In-band deduplication for Btrfs

Posted Mar 15, 2016 16:10 UTC (Tue) by intgr (subscriber, #39733)
In reply to: In-band deduplication for Btrfs by nybble41
Parent article: In-band deduplication for Btrfs

> However, if attackers can arrange for a SHA-256 hash collision on demand then I think we'll have bigger problems to worry about

I disagree, that actually is a very scary failure mode for a file system. If an attacker is allowed to influence what gets stored in a file system, then a preimage attack or possibly a clever application of a collision attack would allow poisoning the file system.

For instance, an attacker knows that some user wants to store document A on the system. The attacker can prepare a colliding document B and upload it before the user gets the chance to upload A. When document A is written later, the file system will throw away A and keep the tampered document B instead.

Consider that document A can be, for example, a system package update that the system administrator installs.
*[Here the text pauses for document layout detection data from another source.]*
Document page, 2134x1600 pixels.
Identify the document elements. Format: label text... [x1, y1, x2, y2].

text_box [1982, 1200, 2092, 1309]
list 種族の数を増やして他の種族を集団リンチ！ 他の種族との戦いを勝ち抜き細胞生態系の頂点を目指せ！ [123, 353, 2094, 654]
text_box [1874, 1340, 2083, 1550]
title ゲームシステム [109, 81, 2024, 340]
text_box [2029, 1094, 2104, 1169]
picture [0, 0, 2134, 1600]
Lulz ensues.

to post comments

In-band deduplication for Btrfs

Posted Mar 15, 2016 17:26 UTC (Tue) by nybble41 (subscriber, #55106) [Link]
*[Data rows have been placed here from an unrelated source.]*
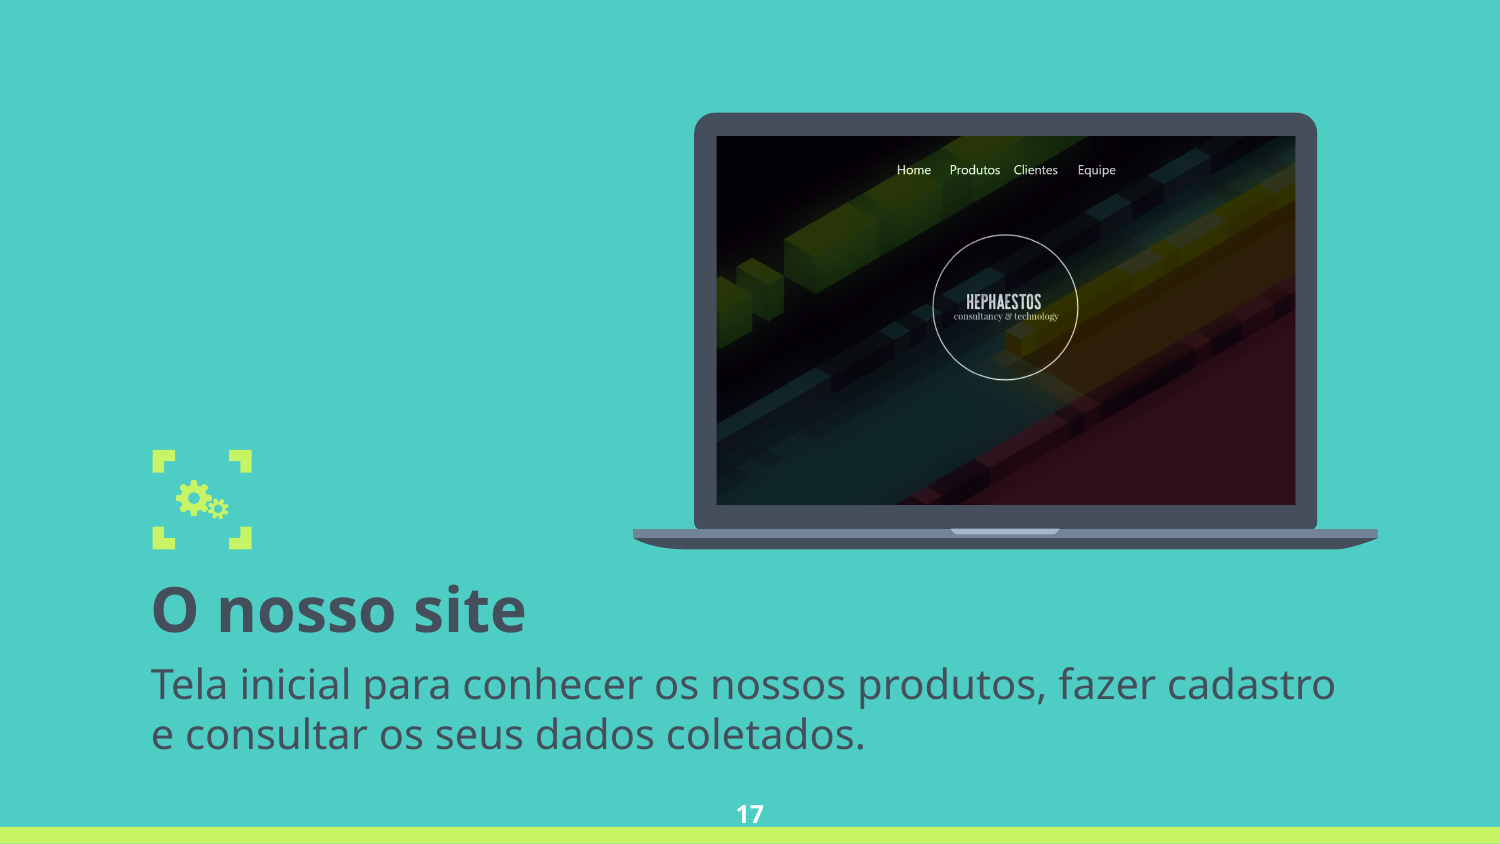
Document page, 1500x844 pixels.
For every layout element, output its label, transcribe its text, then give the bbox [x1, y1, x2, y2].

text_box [633, 112, 1379, 550]
list O nosso site Tela inicial para conhecer os nossos produtos, fazer cadastro e consultar os seus dados coletados. [135, 529, 1369, 773]
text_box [175, 479, 229, 520]
picture [716, 136, 1296, 505]
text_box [152, 449, 252, 550]
slide_number 17 [705, 783, 795, 835]
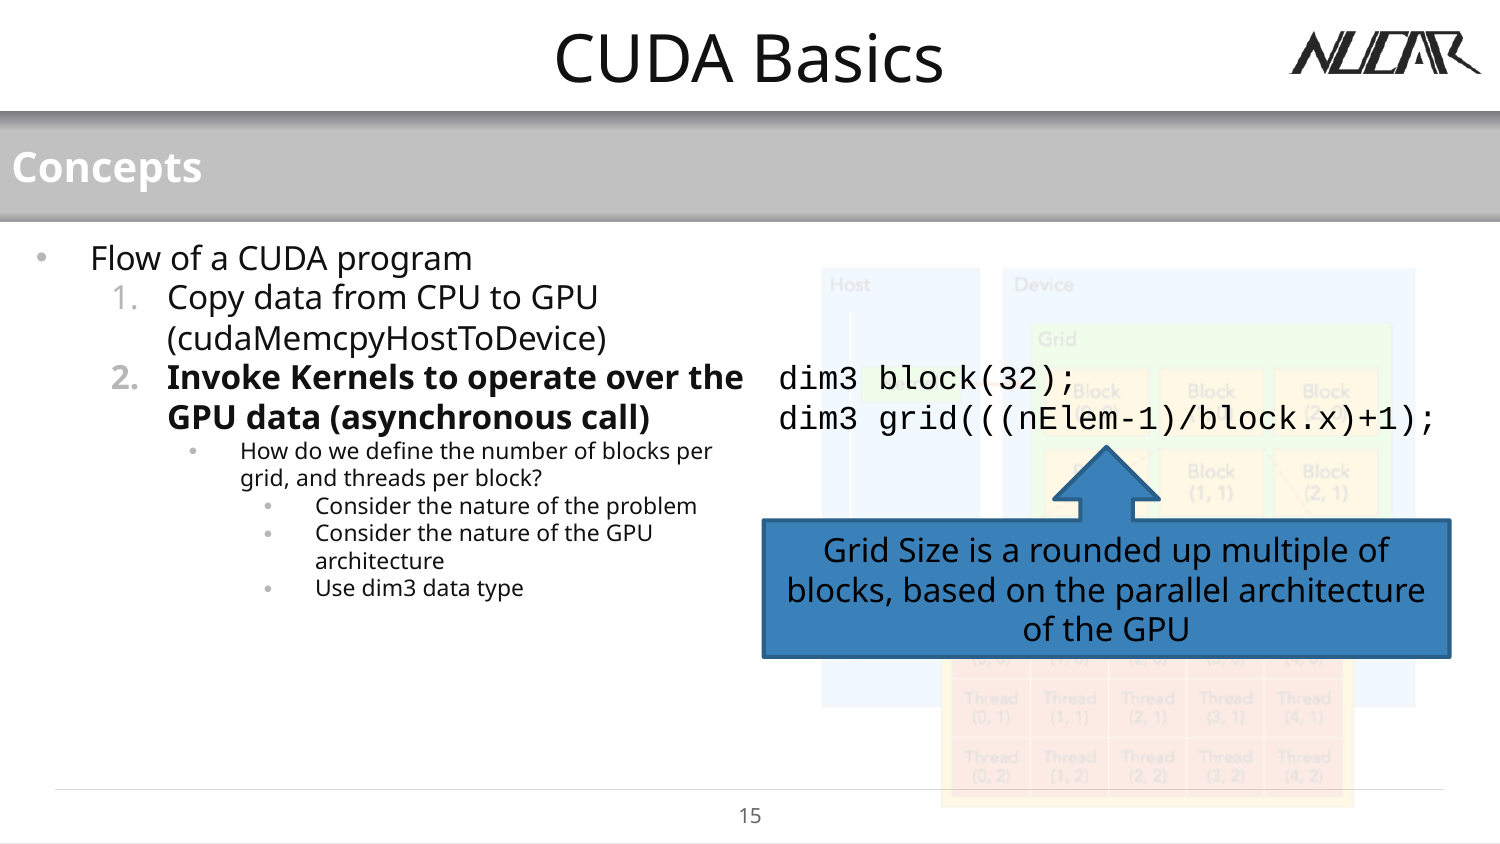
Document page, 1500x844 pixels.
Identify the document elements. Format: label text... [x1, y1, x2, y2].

text_box Grid Size is a rounded up multiple of blocks, based on the parallel architecture of the GPU [761, 444, 1452, 659]
title CUDA Basics [97, 0, 1403, 111]
text_box dim3 block(32); dim3 grid(((nElem-1)/block.x)+1); [763, 348, 1471, 444]
text_box Concepts [0, 133, 218, 199]
text_box [803, 735, 1432, 816]
slide_number 15 [97, 789, 1403, 844]
list Flow of a CUDA program Copy data from CPU to GPU (cudaMemcpyHostToDevice) Invoke Kernels to operate over the GPU data (asynchronous call) How do we define the number of blocks per grid, and threads per block? Consider the nature of the problem Consider the nature of the GPU architecture Use dim3 data type [0, 221, 1500, 735]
> > However, if attackers can arrange for a SHA-256 hash collision on demand then I think we'll have bigger problems to worry about
> I disagree, that actually is a very scary failure mode for a file system.

I wasn't trying to downplay the problems it would create for a filesystem, and I agree with everything else you said. However, SHA-256 hashes are used for more than just identifying blocks within filesystems for deduplication. The ability to create SHA-256 hash collisions would undermine the entire digital signature system, for example. Implementing a workaround is also easier in the context of deduplication—in the short term you can just turn it off while you reindex the drive with a different hash function. Unless the content of your filesystem is *really* important, the odds of anyone wasting a SHA-256 collision 0-day attack on it are vanishingly small, and even a major issue with the algorithm which cut the effective bit length in half would not represent an immediate practical threat.